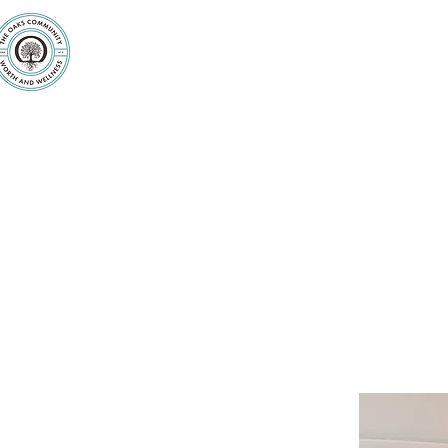
Purpose
Counseling
Servic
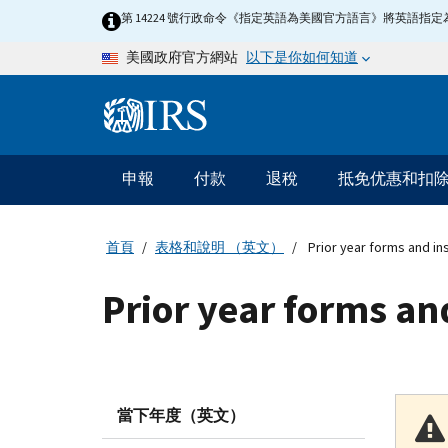
Skip to main content
第 14224 號行政命令《指定英語為美國官方語言》將英語
以下是你如何知道
美國政府官方網站
Information Menu
主要導航
申報
付款
退稅
抵免优惠和扣
首頁
表格和說明 （英文）
Prior year forms and in
Prior year forms an
當下年度（英文）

The task>
Return each line of the records that contains the string "Prior", matching its case exactly.

Solution for this task>
Prior year forms and in
Prior year forms an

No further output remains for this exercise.